This sounded deadly dull to me. One advantage of being a wizard rather than a priest was that the wizards’ school wasn’t always giving us the responsibility of carrying out uninteresting tasks.

But something about this message had bothered Joachim. There was a faint note of concern in his voice that no one who did not know him as well as I did would have noticed. “What’s the problem?”

“I don’t understand why the bishop asked me,” he said, turning his huge dark eyes fully on me. Even after two years, the effect was still intimidating. “Why didn’t he just send one of the priests from the cathedral?”

“Maybe because the hermitage is here in the kingdom of Yurt,” I suggested, puzzled why this was important. “You’re Royal Chaplain, but the cathedral is located in the next kingdom.”

Joachim shook his head. “That shouldn’t make any difference. Both kingdoms are in the bishop’s diocese.”

“Maybe the bishop thinks you’d do the best job.”

He frowned at this. “The bishop should realize I have no special merits.”

I expected the bishop thought the exact opposite but didn’t say so. I was still wondering why being asked to do something which sounded simple and dull should bother Joachim so much, when the constable appeared, walking briskly down the grassy path between the roses.

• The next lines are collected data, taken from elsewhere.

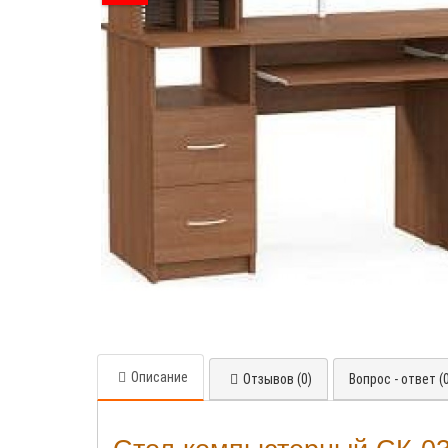
Описание
Отзывов (0)
Вопрос - ответ (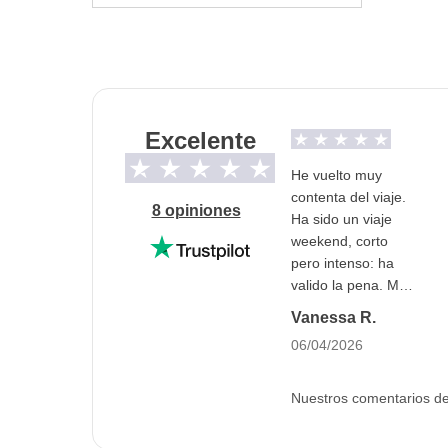
exclusivo para los participantes de WeRoad. 
evitar la compartición de los espacios con pe
siempre garantizado.
La opción de habitación privada no está dispo
Transporte público y/o taxi
Excelente
Info sobre habitaciones privadas
He vuelto muy
contenta del viaje.
Ver todos los detalles
8 opiniones
Ha sido un viaje
weekend, corto
pero intenso: ha
valido la pena. Me
alegro de haber
Vanessa R.
decidido este viaje.
06/04/2026
El grupo bastante
bien, compañeros
educados. El
Nuestros comentarios de 
coordi, Dani, muy
bien: atento y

“I thought I’d find you here, Wizard,” he said. “A message just came in on the pigeons for you. It’s from the count.”

I took the tiny cylinder from him, all that carrier pigeons could handle. Since the royal castle still had the only telephone in Yurt, the rest of the kingdom had to communicate with us via pigeons. I unrolled the little piece of paper. Yurt had two counts and a duchess; this message was from the older of the two counts. The message was, by necessity, brief.